Some special circumstances may have been at play, but what worked for Beshear has worked for other governors who are a seeming mismatch politically with their states. Some of the most popular governors in the country in recent years have been Northeastern Republicans presiding over otherwise blue or purple states, including Phil Scott of Vermont and Chris Sununu of New Hampshire, as well as former governors such as Charlie Baker of Massachusetts. Voters sometimes like a governor who can act as a brake on the legislature – and vice versa. “They differentiate themselves from national Democrats,” says Michael Smith, a political scientist at Emporia State University, referring to Laura Kelly and recent Kansas Democratic governors. “You won’t hear a word about Hakeem Jeffries or President Biden.”

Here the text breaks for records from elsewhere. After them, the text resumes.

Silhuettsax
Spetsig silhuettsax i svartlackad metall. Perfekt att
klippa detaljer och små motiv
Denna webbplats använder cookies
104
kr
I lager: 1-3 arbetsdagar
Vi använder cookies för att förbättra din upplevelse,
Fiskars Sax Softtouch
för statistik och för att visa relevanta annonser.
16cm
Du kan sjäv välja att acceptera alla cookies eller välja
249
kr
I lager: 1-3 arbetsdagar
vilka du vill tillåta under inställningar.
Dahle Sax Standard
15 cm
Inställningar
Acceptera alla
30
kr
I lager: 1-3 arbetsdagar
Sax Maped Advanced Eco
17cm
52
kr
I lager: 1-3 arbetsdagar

It’s not just about posing as moderate – it helps actually to be a moderate. Kelly doesn’t always get along with the GOP legislative majorities, but she breaks from her own party occasionally on environmental or immigration-related issues. Such governors need to establish their own brands, says Democratic strategist Jared Leopold. In that regard, he suggests, it hasn’t hurt Beshear or Sununu that their fathers also served before them as governors.
But being governor is a prominent enough job that it’s still possible to establish an identity that’s distinct from the national party in ways that have become nearly impossible at the legislative or congressional level. Actually running a state – including responding to disasters – allows governors like Beshear the chance to demonstrate to residents that they have their best interests at heart, even if they fly a different party’s colors.
“Executive races are leadership elections and can sometimes outweigh the very heavy partisan gravitational pull that exists in American politics today,” Leopold says. “If people know you and don’t have a reason to fire you, it’s easier to get re-elected than it is to get elected the first time.”